**Ausgangstext**
□ □ □ □ □ □ □

Im Aufstieg. Nanga Parbat, 1962. Foto: Archiv DAV

MS:
Das habe ich noch wahnsinnig gut in Erinnerung, dass der Michl Anderl als erster umgekehrt ist, weiß ich auch. Das war für mich wahnsinnig schade, weil der Anderl war unheimlich aktiv am Berg und hätte es wirklich verdient gehabt, dass er an den Gipfel kommt. Ich bin da in dieser Anfangsphase unmittelbar hinter dem Siegi Löw gegangen und hab mich gewundert, dass der wie ein Wahnsinniger wegmarschiert ist. Also für meine Verhältnisse, auf 7200 Meter, ist der wahnsinnig schnell gegangen. Pervitin war damals in aller Munde. Haben wir auch durch den Herrligkoffer gehabt und -

GB:
Pervitin, zum Erklären, weil das kennt man heute nicht mehr. Also es ist die bekannte Stuka-Droge, die im Zweiten Weltkrieg schon eingesetzt wurde, um Soldaten aufzuputschen. Es ist ein Aufputschmittel, das auch Hermann Buhl benutzt hat bei seinem berühmten Alleingang auf Nanga Parbat. Wahrscheinlich hätte er das ohne Pervitin auch nicht überstanden, diese 42 Stunden. Also ihr habt das auch benutzt?

□ □ □ □ □ □ □

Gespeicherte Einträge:
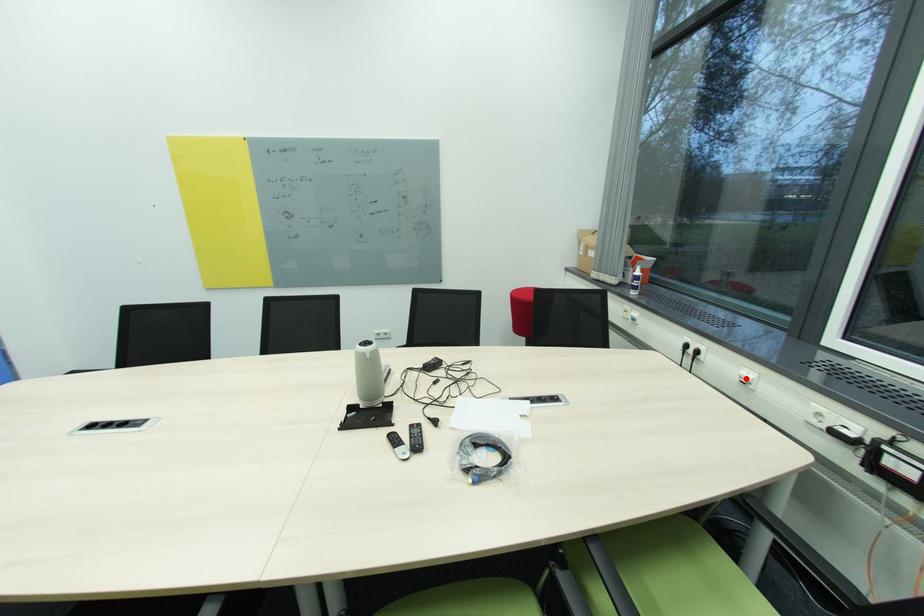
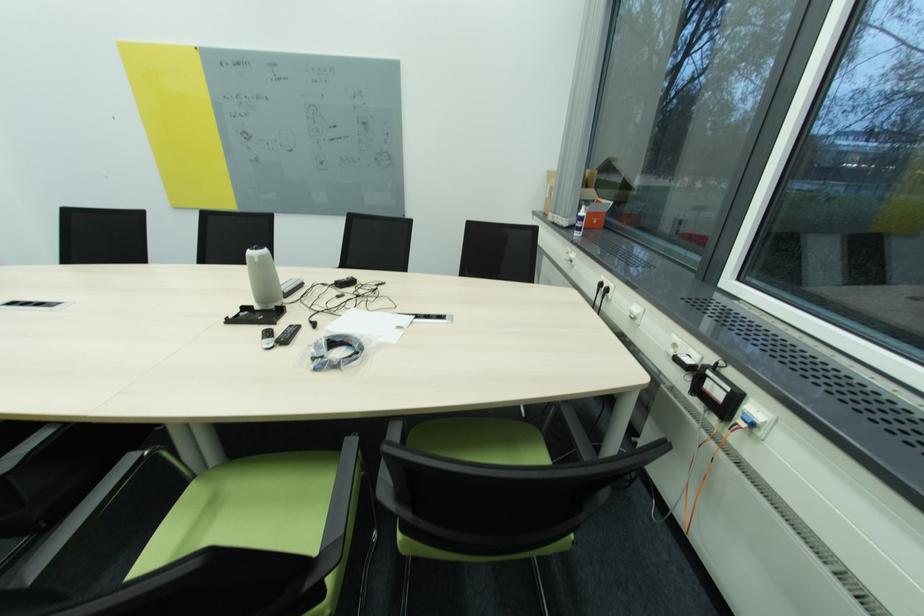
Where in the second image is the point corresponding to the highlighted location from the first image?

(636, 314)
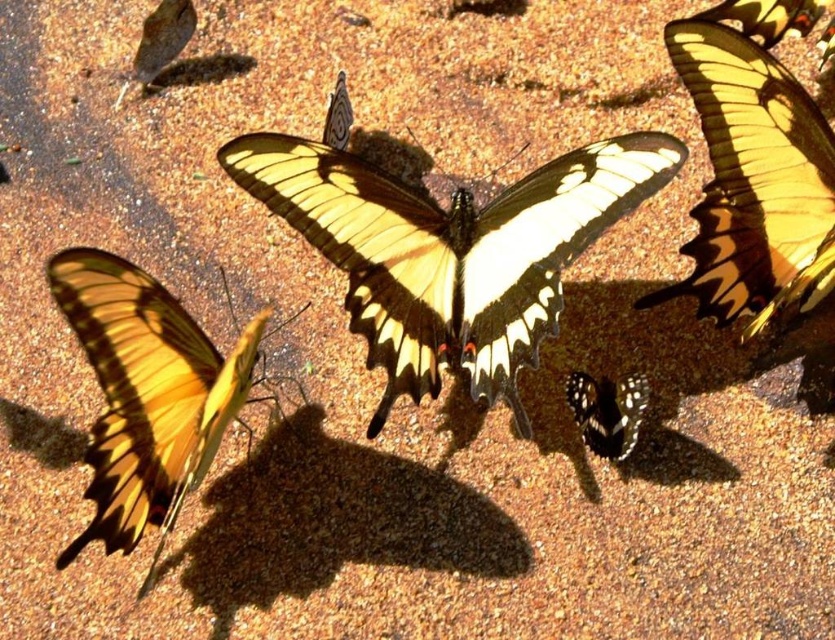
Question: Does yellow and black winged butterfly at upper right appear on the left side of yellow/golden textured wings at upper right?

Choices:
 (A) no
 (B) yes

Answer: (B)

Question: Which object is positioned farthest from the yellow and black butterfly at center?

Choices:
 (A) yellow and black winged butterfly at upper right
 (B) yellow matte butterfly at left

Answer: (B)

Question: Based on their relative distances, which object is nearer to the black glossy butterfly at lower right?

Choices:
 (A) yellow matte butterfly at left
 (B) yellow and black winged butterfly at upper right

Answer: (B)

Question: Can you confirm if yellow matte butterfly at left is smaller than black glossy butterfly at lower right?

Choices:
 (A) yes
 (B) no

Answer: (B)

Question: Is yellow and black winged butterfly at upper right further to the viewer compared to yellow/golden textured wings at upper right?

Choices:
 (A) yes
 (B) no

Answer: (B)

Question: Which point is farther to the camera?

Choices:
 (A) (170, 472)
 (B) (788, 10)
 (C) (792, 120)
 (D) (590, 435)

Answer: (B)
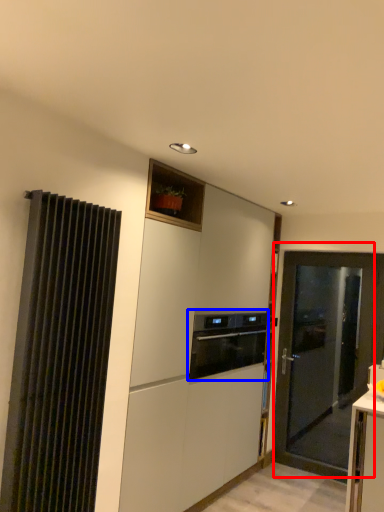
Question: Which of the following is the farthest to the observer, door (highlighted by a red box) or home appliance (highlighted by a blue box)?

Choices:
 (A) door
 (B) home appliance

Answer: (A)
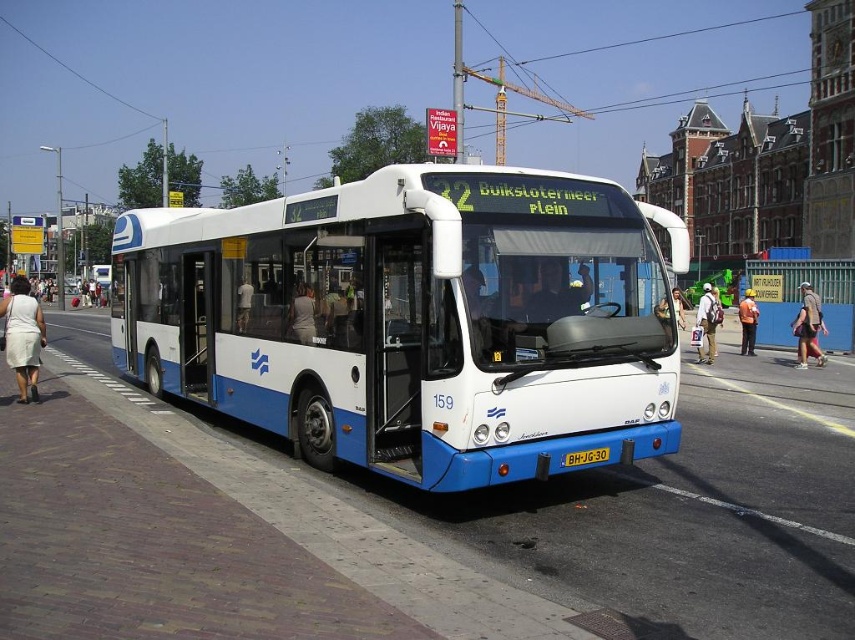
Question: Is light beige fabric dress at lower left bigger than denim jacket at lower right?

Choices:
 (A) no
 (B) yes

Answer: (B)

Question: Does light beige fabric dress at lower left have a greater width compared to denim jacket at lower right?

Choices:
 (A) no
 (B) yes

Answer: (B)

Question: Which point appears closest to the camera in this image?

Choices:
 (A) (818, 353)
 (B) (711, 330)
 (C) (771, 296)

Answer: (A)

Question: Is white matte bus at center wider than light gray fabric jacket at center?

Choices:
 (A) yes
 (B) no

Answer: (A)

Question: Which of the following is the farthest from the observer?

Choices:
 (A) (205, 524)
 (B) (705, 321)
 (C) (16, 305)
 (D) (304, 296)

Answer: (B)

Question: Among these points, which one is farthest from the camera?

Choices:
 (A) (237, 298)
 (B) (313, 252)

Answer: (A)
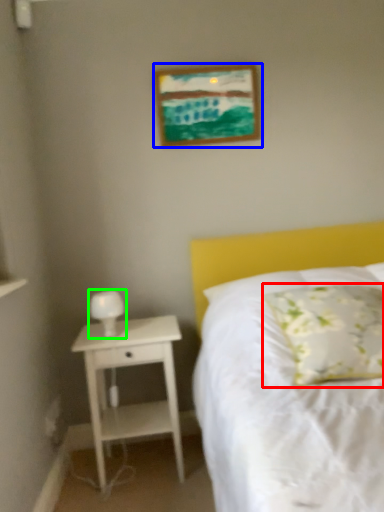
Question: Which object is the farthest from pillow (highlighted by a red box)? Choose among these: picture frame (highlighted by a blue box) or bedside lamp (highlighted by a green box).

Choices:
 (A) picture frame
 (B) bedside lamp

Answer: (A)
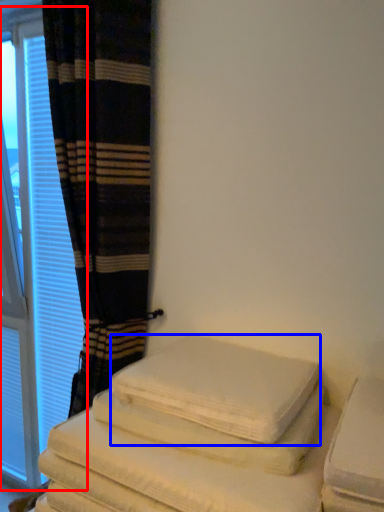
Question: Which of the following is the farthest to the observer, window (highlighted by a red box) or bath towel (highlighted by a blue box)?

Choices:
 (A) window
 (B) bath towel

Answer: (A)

□ □ □ □ □ □ □

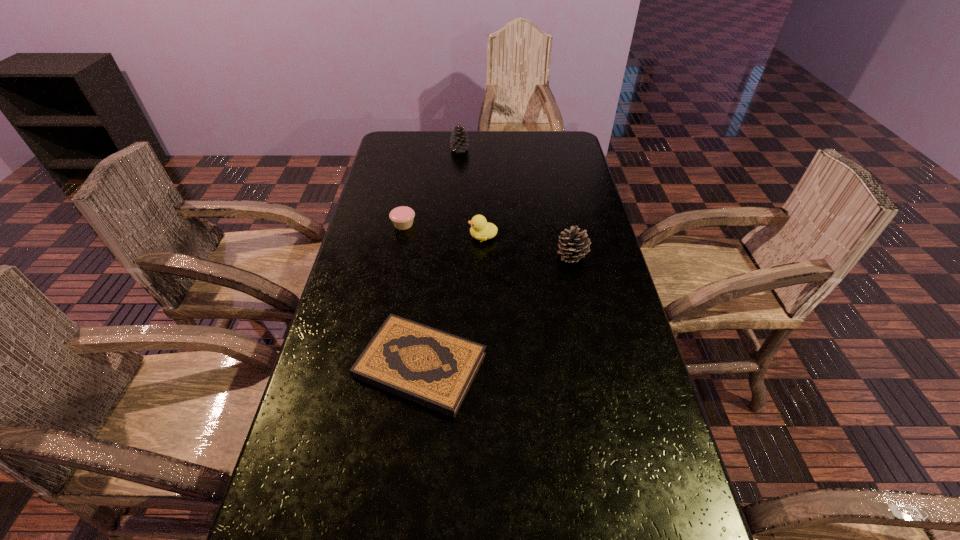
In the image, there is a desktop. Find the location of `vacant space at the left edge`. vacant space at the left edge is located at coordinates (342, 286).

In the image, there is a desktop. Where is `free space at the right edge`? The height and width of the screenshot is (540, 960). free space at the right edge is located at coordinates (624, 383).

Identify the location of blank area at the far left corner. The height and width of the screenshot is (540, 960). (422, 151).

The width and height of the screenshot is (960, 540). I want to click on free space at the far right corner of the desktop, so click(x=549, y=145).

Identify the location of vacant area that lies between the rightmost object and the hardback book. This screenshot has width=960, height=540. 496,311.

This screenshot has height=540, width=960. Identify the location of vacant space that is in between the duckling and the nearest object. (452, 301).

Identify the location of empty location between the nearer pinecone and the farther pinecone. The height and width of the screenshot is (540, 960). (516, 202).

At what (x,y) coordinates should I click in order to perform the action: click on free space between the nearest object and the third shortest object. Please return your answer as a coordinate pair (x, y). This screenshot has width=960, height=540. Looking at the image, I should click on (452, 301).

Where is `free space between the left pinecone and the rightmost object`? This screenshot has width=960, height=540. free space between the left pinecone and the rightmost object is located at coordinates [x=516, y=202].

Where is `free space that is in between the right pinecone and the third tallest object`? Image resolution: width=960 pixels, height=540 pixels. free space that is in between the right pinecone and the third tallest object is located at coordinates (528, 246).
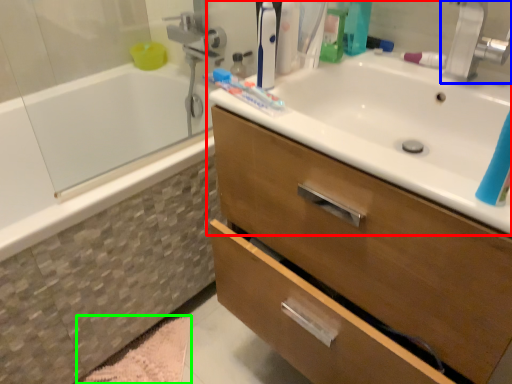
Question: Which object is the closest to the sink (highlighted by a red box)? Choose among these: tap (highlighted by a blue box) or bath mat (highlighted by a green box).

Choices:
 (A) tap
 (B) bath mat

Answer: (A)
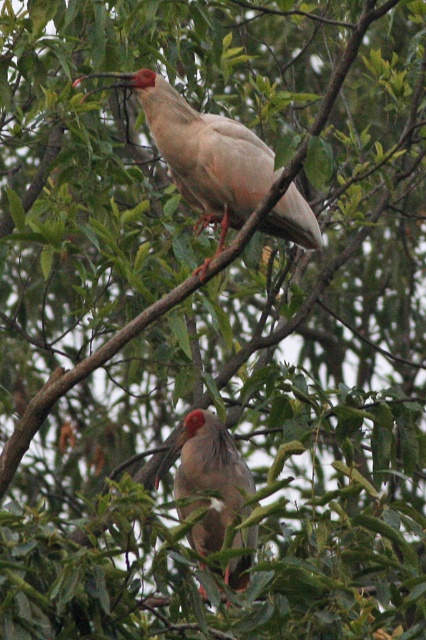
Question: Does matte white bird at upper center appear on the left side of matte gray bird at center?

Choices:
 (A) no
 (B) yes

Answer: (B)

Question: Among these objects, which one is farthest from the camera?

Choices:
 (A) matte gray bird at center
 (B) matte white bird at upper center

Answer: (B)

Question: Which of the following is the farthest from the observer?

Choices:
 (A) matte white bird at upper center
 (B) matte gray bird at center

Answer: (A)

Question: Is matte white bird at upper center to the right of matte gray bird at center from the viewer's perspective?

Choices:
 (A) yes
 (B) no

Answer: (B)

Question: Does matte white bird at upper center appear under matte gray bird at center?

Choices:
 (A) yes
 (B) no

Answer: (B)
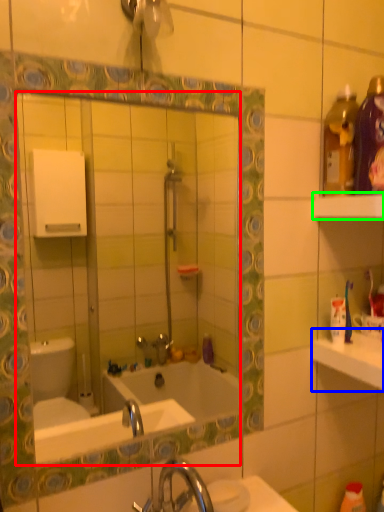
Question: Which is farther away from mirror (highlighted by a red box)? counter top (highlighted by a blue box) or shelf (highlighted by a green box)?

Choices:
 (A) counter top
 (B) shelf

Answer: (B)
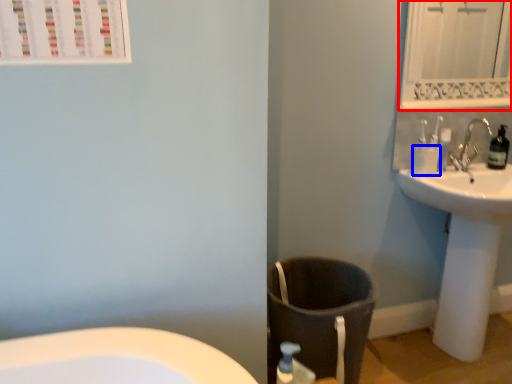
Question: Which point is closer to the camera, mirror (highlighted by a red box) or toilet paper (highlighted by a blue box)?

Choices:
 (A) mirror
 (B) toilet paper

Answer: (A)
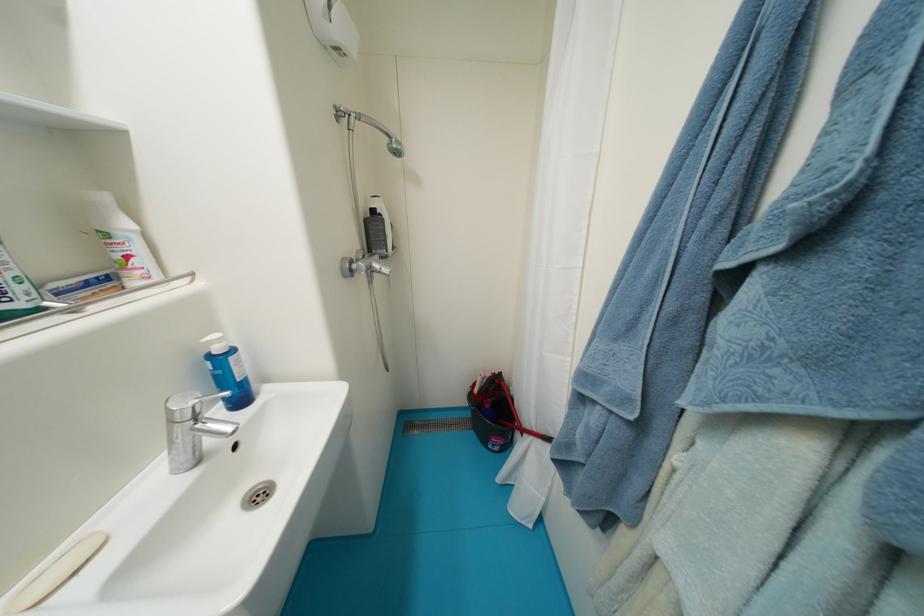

□ □ □ □ □ □ □

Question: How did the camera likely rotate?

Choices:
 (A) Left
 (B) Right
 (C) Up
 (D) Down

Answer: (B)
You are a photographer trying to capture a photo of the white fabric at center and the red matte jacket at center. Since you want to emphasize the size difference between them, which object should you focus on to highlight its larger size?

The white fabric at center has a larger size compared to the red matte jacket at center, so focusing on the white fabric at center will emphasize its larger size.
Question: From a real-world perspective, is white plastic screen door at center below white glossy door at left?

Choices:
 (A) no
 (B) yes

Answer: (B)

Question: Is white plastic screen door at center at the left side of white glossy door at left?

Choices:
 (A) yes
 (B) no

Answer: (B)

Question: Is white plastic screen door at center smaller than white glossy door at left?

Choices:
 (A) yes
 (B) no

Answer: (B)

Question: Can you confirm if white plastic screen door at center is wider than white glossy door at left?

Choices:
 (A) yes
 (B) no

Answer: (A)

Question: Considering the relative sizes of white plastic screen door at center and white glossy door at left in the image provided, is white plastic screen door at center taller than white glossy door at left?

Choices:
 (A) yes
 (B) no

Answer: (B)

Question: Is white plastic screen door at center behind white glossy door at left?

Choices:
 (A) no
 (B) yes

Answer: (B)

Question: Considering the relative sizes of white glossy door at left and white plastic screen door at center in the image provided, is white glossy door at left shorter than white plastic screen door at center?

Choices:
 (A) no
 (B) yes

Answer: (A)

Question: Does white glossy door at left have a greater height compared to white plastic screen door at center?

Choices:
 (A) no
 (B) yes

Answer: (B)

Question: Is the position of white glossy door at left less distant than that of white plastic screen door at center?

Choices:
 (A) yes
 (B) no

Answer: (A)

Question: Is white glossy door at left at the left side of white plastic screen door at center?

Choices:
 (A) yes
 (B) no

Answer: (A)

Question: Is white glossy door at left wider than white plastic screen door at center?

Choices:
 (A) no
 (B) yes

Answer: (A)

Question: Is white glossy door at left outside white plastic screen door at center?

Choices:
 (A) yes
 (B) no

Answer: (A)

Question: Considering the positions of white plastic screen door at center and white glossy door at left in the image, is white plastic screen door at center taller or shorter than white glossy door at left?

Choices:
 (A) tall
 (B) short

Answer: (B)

□ □ □ □ □ □ □

**Aufgabe 1**
Welche Personen werden in den Redebeiträgen des Interviewauszugs zum Nanga Parbat mit Namen genannt? Führe alle auf.
**Aufgabe 2**
In wie vielen Zeilen der Einträge kommt die Zeichenfolge "should" vor? Groß- und Kleinschreibung zählt; gib nur die Anzahl an.

**Antwortfeld 1**
Michl Anderl, Siegi Löw, Herrligkoffer, Hermann Buhl

**Antwortfeld 2**
2